El Papa Francisco ante el laberinto europeo

Durante las últimas semanas, entre curioso y divertido, he seguido las notas internacionales sobre las elecciones en Francia y la crisis europea. Nos pintaron un panorama catastrofista en el cual, si no ganaba Macron, Le Pen provocaría el fin de Europa y del mundo. Ahora, es curioso cómo los medios proceden a crear una imagen del nuevo presidente francés, como si fuese el elegido para la salvación de Europa. Sin desdecir de lo impresentable de Le Pen, creo que el temor y las pasiones se impusieron a las razones. Visto con calma, pudimos apreciar dos discursos excluyentes y autoritarios, de los cuales sólo uno era políticamente correcto.

(Registros de una fuente de datos)
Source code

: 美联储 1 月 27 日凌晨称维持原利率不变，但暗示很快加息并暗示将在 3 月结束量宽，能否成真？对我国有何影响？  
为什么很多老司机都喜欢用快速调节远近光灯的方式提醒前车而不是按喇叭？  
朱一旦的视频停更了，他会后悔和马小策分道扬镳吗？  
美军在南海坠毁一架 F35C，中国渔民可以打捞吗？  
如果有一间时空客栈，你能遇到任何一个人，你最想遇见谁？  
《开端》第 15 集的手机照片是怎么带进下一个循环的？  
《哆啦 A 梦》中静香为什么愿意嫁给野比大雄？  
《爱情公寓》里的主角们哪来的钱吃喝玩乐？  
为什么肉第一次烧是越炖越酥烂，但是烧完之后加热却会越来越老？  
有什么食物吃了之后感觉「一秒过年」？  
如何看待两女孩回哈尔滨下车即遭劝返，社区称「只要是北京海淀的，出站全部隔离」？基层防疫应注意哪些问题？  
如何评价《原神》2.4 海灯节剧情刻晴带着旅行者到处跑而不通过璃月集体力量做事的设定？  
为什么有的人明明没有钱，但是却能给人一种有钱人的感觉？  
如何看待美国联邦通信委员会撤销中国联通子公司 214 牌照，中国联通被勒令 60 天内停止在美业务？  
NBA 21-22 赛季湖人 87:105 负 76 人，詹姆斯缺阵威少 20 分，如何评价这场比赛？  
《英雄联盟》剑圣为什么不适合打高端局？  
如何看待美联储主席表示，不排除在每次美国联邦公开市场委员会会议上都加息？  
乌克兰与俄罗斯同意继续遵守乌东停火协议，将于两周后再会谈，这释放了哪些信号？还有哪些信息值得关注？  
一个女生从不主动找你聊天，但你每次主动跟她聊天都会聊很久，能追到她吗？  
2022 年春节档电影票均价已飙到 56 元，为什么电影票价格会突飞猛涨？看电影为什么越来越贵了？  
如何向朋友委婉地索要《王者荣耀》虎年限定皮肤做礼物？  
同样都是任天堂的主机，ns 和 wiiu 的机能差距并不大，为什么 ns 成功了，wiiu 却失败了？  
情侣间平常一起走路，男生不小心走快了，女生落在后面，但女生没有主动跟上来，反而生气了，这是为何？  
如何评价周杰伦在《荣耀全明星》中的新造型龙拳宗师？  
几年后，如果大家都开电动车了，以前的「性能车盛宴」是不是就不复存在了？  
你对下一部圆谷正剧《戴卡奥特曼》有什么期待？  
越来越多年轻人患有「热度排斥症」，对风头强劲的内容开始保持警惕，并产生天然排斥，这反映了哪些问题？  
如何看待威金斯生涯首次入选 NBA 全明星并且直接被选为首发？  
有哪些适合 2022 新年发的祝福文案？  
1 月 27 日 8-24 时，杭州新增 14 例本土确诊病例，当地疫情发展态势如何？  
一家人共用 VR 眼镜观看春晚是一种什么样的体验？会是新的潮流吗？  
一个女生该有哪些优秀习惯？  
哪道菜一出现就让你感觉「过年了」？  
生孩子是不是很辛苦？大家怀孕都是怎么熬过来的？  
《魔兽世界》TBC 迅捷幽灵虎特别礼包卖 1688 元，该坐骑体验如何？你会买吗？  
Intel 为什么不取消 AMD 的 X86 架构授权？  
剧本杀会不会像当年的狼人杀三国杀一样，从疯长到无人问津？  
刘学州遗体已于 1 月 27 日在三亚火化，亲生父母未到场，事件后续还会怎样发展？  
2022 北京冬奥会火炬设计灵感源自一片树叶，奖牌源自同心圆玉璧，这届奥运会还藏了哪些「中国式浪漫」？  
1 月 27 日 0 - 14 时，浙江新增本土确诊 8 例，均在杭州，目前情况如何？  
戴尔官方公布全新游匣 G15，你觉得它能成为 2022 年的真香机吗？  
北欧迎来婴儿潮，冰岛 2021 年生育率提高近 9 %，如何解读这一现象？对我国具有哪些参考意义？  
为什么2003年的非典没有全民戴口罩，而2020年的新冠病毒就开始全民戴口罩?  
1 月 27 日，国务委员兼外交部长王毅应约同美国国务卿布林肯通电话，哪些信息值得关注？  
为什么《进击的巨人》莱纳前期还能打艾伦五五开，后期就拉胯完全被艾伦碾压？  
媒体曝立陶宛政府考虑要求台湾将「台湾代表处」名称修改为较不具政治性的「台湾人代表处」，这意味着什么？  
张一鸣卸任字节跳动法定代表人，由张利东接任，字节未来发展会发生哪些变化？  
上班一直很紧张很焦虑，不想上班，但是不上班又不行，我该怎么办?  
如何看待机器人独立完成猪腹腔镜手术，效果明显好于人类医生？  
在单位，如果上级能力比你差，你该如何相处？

TAREA A: Traduce al inglés esta oración del artículo sobre el laberinto europeo: "Sin desdecir de lo impresentable de Le Pen, creo que el temor y las pasiones se impusieron a las razones."
TAREA B: Transcribe sin cambios el fragmento del artículo sobre el laberinto europeo desde "Durante las últimas" hasta "era políticamente correcto.".
TAREA C: Continúa el artículo sobre el laberinto europeo a partir de su última oración.
Los registros proceden de otra fuente.

RESPUESTA A: Without denying how unacceptable Le Pen is, I believe fear and passions prevailed over reason.

RESPUESTA B:
Durante las últimas semanas, entre curioso y divertido, he seguido las notas internacionales sobre las elecciones en Francia y la crisis europea. Nos pintaron un panorama catastrofista en el cual, si no ganaba Macron, Le Pen provocaría el fin de Europa y del mundo. Ahora, es curioso cómo los medios proceden a crear una imagen del nuevo presidente francés, como si fuese el elegido para la salvación de Europa. Sin desdecir de lo impresentable de Le Pen, creo que el temor y las pasiones se impusieron a las razones. Visto con calma, pudimos apreciar dos discursos excluyentes y autoritarios, de los cuales sólo uno era políticamente correcto.

RESPUESTA C:
Lo cierto es que Europa está en crisis, con o sin Macron, y no existe Quetzalcóatl que los saque del agujero. Tampoco es la primera vez que los europeos se ven desgarrados por fuerzas centrípetas que ponen énfasis en lo central y único, frente a otras centrífugas que propugnan por lo regional y específico. Como demostró el gran historiador Christopher Dawson, y bien lo señalaron Finkielkraut y Sartori, tal ha sido el ritmo de su historia: dinámica de su proceso formativo, motivo de sus mejores momentos y causa de sus grandes catástrofes. Lo mejor de Europa ha florecido cuando el deseo de unidad se armoniza con su riquísima diversidad. Como muy atinadamente señaló Fernando Savater en su análisis sobre el proceso francés, “no hay una Francia, una España o una Europa excelsas, sedes unánimes de virtud por encima de los ciudadanos”, pues sólo de un “concierto discordante” puede salir “el país de todos”.

El Papa Francisco se ha referido a la crisis europea de manera muy directa en tres momentos: durante en su visita a Estrasburgo (noviembre de 2014) con sendos discursos ante el Parlamento Europeo y el Consejo de Europa; al recibir el premio Carlo Magno por su contribución a la unidad de Europa (mayo de 2016) y en días pasados, ante los líderes del continente, reunidos en Roma para celebrar el sesenta aniversario de la fundación de la Unión Europea.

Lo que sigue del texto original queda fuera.